*Objective:*
Please copy all the records below word for word, leaving out the pictures.

[Collected data]
╭──

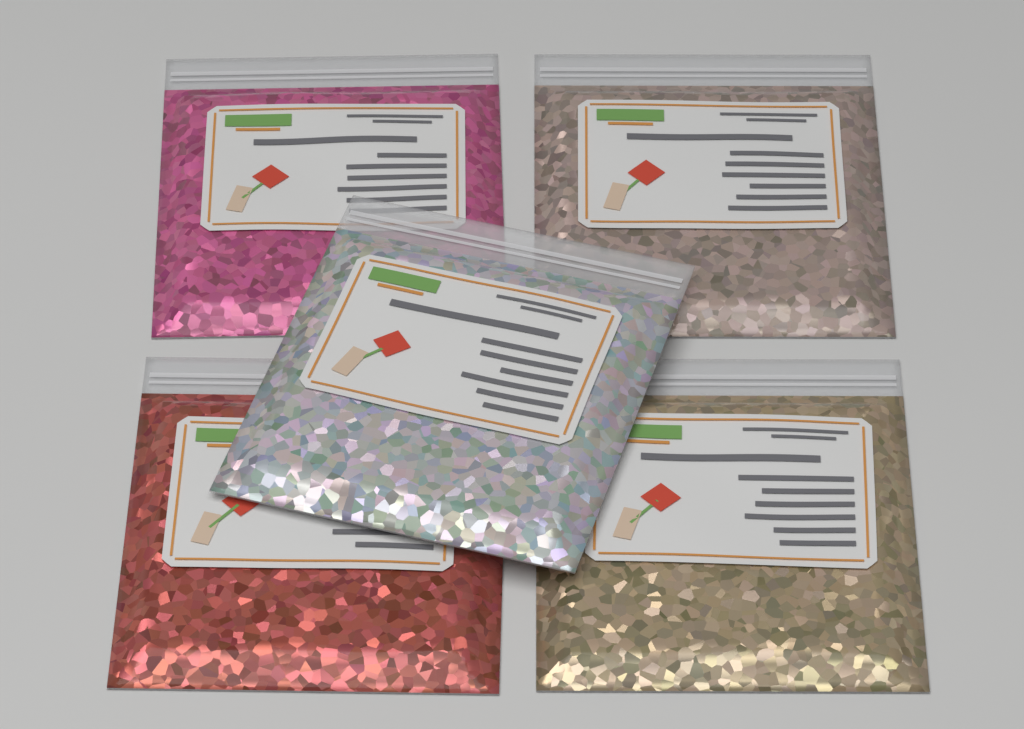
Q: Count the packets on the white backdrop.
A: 5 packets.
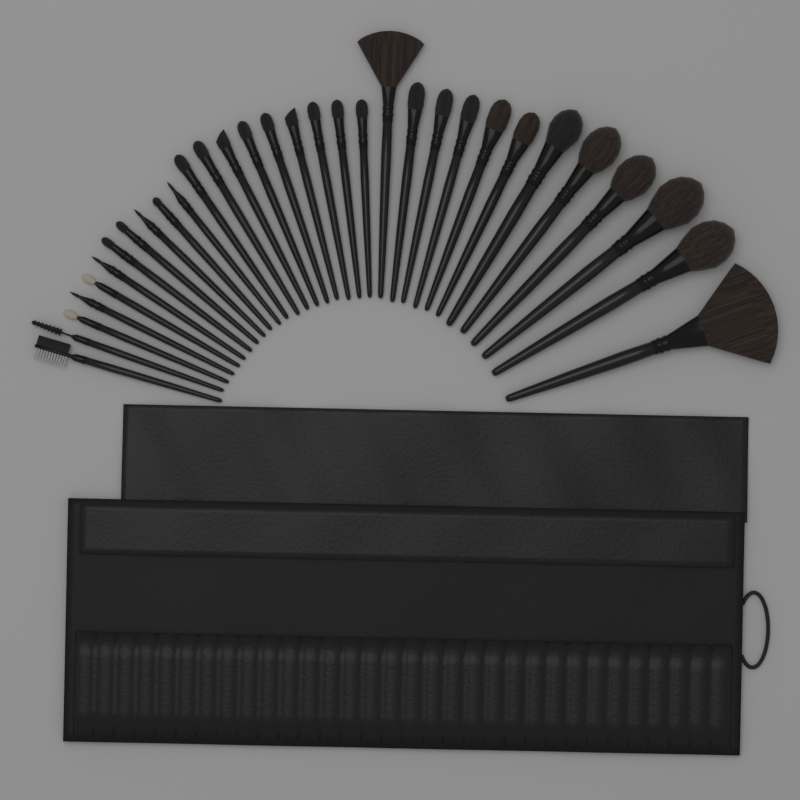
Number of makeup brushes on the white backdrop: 32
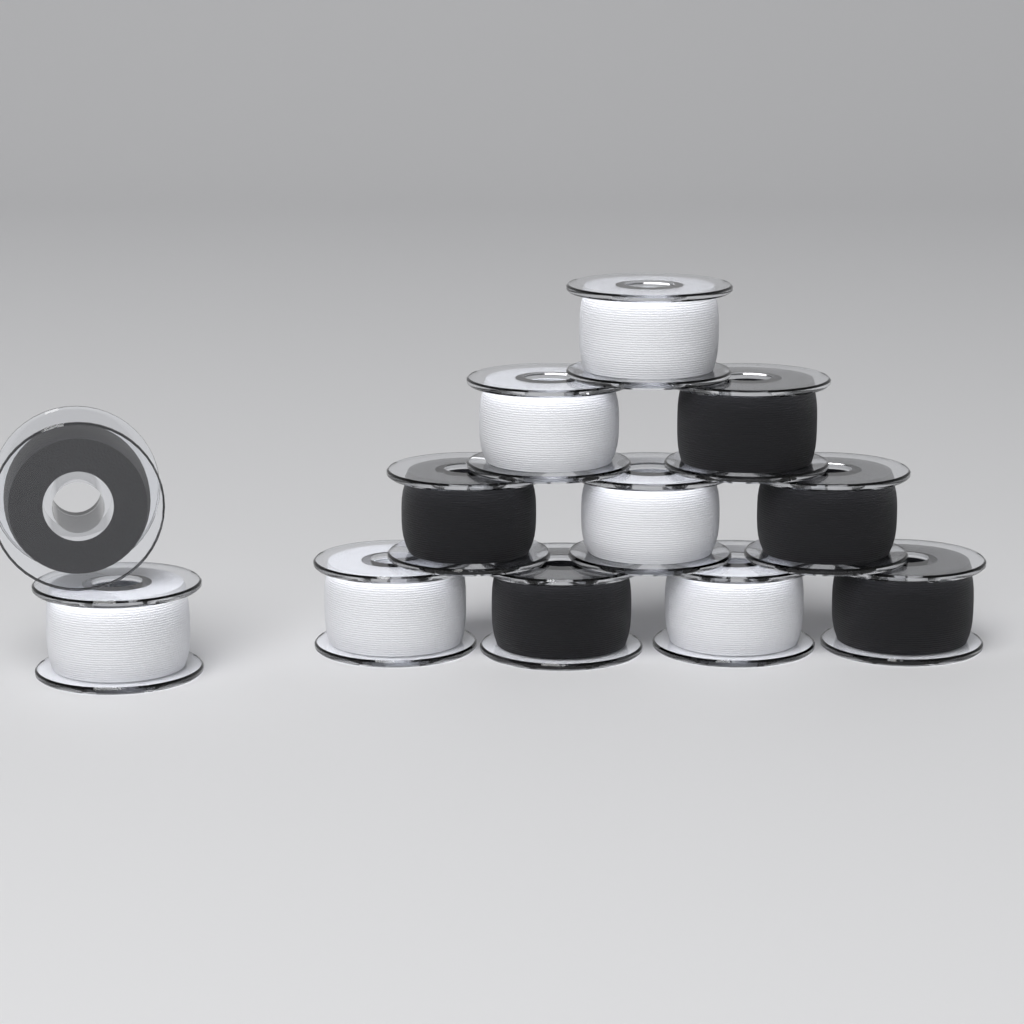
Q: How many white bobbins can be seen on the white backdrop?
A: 6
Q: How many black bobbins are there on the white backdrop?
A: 6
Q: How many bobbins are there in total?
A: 12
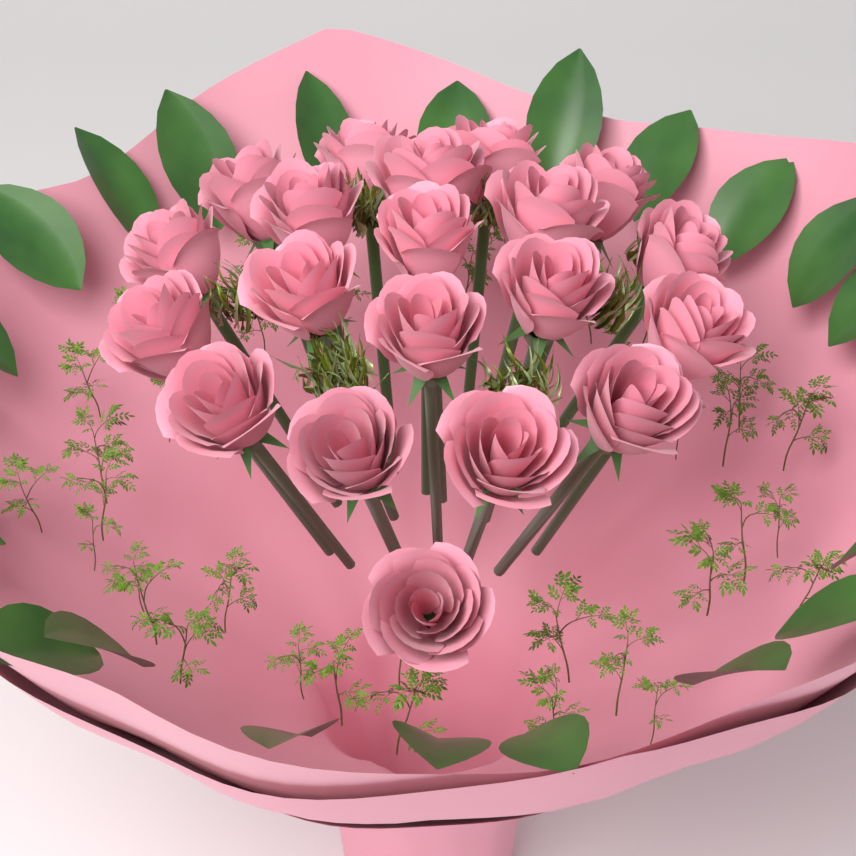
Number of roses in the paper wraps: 20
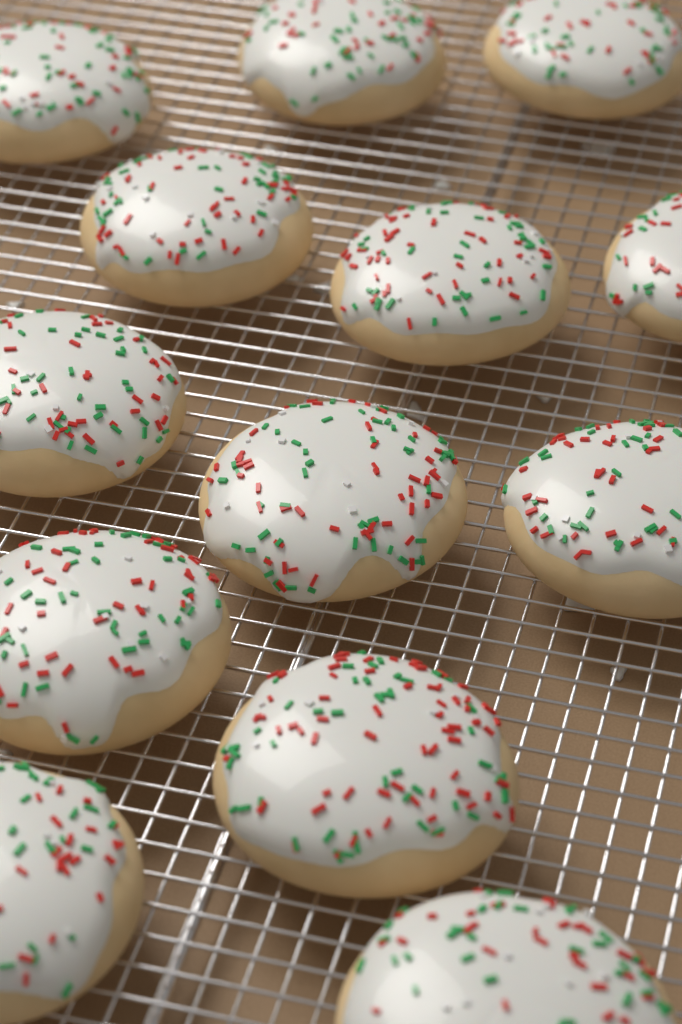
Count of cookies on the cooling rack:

╰──

*Correct result:*
Q: Count the packets on the white backdrop.
A: 5 packets.
Number of makeup brushes on the white backdrop: 32
Q: How many white bobbins can be seen on the white backdrop?
A: 6
Q: How many black bobbins are there on the white backdrop?
A: 6
Q: How many bobbins are there in total?
A: 12
Number of roses in the paper wraps: 20
Count of cookies on the cooling rack:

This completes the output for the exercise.